Supplied passage -

+++

Anyway, my mom was completely unprepared for how hard her mother's death hit her. I guess you just don't know until you are there going through it. She went to grief counseling at her Church. And this is the emotion I mentioned above. My grandma lived a good long life into her 90s. And when that happens, you find yourself apologizing for your grief when you're sitting next to people who have lost a spouse or even have lost their children. You feel guilty for mourning the natural course of events in the face of other's pain and suffering which doesn't allow you to fully mourn. It wasn't until my mother recognized that her mother WAS her partner in life, that she allowed herself to fully mourn and miss her. Even though they bickered, my grandma was there for her through so many of her painful times, good times, everyday times. And she misses her. It's been three years and I know she still cries at times. But like others have said, that pain begins to be replaced by good memories, things that bring a smile to your face instead of tears.
by Anonymous | reply 83 | February 7, 2022 5:30 PM |
R84 wow that was so heavy and beautiful. Have tears on my face after reading that.
by Anonymous | reply 84 | February 7, 2022 5:59 PM |
She’s not dead! She’s just pining for the fjords.
by Anonymous | reply 85 | February 7, 2022 6:01 PM |
I technically have lost both - mom physically died over a decade ago (hard to believe that it will be 15 years soon) and dad, while still physically alive, is in the throes of dementia.
by Anonymous | reply 86 | February 7, 2022 6:02 PM |
Oh. I am SO SORRY. Parent. Dead PARENT.
Never mind.
by Anonymous | reply 87 | February 7, 2022 6:07 PM |
R86 here, I pressed post too soon, sorry.
I was somewhat at peace with my mom's passing. I miss her, sometimes that feeling is intense (especially at Christmas). I don't think I had the five stages of grief sort of process - she died when I was in my late 30s, but my mom had been ill in some way since I was 4 years old. She'd had several bouts of cancer, a heart attack and a suicide attempt. I think I had contemplated and/or prepared myself for a world without her.
The last three years of her life were pretty painful healthwise, especially the last year, when a recurrence of cancer spread to her brain. So I was sad, but also relieved she had no more pain. I stayed as everyone else left for the funeral itself, and was the last to see her before they closed the casket for the last time. Bye, Mom. ❤️
by Anonymous | reply 88 | February 7, 2022 6:07 PM |
Your mother and father raised to be be your own person, but they are still within you're psyche. It hurts when you lose them, but you slowly heal and keep them with you in your memory. Time does heal, you just keep that in mind as you day by day go through the process.
by Anonymous | reply 89 | February 7, 2022 8:25 PM |
[quote]And yet no one knows the perfect thing to say to everyone in every situation.
Then perhaps they should not say anything if they don't know what to say R82.
by Anonymous | reply 90 | February 8, 2022 12:04 AM |
My mother died in a car crash when I was ten. My brother and I were in the car too. As a kid I never really grieved for her, because my father fell apart and I was expected to be the level headed older sibling.
He re-married a pillhead who spared no chance to make fun of my other family members and steal money from my brother and I.

+++

Dataset entries:
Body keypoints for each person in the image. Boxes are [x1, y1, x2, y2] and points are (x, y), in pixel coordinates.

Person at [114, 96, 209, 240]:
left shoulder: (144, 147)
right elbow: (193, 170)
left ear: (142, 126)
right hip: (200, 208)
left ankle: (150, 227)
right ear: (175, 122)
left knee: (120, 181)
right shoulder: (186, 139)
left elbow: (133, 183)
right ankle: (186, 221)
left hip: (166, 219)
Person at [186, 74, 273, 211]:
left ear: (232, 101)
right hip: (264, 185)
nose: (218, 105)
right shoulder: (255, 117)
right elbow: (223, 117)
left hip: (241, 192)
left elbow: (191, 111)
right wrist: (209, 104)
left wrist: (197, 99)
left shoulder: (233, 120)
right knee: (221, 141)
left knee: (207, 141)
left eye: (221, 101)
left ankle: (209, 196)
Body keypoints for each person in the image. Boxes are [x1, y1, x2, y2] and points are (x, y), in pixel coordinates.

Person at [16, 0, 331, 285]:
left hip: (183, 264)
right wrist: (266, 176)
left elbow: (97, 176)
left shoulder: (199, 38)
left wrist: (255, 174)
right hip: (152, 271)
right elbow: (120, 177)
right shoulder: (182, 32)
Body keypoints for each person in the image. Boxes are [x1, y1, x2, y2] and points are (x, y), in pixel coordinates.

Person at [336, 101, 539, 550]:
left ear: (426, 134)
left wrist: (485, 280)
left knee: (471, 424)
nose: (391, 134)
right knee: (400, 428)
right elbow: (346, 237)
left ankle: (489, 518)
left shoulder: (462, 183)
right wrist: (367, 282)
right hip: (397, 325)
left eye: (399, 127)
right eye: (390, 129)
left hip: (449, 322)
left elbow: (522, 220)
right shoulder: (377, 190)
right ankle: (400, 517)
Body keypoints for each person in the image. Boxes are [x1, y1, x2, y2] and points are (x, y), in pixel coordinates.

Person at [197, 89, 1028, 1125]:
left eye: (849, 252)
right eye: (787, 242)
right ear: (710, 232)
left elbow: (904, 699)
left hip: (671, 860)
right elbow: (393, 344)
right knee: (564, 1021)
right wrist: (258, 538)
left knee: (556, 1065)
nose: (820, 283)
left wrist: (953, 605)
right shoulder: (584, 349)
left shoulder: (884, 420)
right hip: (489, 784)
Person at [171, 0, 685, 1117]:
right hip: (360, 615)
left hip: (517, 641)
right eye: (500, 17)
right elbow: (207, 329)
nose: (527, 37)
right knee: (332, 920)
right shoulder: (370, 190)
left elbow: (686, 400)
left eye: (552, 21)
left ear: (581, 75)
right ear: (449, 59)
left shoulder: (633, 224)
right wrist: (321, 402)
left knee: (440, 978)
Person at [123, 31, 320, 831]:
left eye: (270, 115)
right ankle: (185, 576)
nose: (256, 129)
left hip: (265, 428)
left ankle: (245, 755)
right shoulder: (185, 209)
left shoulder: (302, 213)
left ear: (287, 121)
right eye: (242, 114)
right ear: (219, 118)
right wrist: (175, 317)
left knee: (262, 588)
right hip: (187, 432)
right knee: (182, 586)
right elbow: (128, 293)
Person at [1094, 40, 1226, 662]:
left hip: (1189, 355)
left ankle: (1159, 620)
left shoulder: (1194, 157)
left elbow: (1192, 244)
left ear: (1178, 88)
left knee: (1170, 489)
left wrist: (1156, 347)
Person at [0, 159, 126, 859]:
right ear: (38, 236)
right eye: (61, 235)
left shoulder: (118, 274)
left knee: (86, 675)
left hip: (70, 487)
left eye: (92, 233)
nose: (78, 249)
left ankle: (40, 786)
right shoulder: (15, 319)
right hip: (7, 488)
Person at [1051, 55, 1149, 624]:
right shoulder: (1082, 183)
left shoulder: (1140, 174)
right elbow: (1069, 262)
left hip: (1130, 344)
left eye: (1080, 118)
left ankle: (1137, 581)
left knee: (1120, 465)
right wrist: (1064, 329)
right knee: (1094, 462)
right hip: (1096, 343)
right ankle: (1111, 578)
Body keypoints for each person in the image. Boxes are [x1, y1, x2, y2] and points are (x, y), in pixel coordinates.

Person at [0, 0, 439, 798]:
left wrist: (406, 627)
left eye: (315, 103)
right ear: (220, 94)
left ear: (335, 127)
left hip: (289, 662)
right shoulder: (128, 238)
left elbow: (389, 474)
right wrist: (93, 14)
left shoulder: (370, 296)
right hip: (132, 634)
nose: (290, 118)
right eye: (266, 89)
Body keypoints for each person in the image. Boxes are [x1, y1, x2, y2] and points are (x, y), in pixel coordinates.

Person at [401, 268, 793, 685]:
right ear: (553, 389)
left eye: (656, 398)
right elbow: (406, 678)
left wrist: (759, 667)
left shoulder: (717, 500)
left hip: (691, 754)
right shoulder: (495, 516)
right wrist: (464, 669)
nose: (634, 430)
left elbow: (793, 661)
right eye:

+++

Things to do -
[1] According to the grief thread, where did the mother go to grief counseling?
[2] Please return the passage of the grief thread that begins at the words "The last three" and ends after the words "to say R82.".

Exercise answers -
[1] At her church.

[2]
The last three years of her life were pretty painful healthwise, especially the last year, when a recurrence of cancer spread to her brain. So I was sad, but also relieved she had no more pain. I stayed as everyone else left for the funeral itself, and was the last to see her before they closed the casket for the last time. Bye, Mom. ❤️
by Anonymous | reply 88 | February 7, 2022 6:07 PM |
Your mother and father raised to be be your own person, but they are still within you're psyche. It hurts when you lose them, but you slowly heal and keep them with you in your memory. Time does heal, you just keep that in mind as you day by day go through the process.
by Anonymous | reply 89 | February 7, 2022 8:25 PM |
[quote]And yet no one knows the perfect thing to say to everyone in every situation.
Then perhaps they should not say anything if they don't know what to say R82.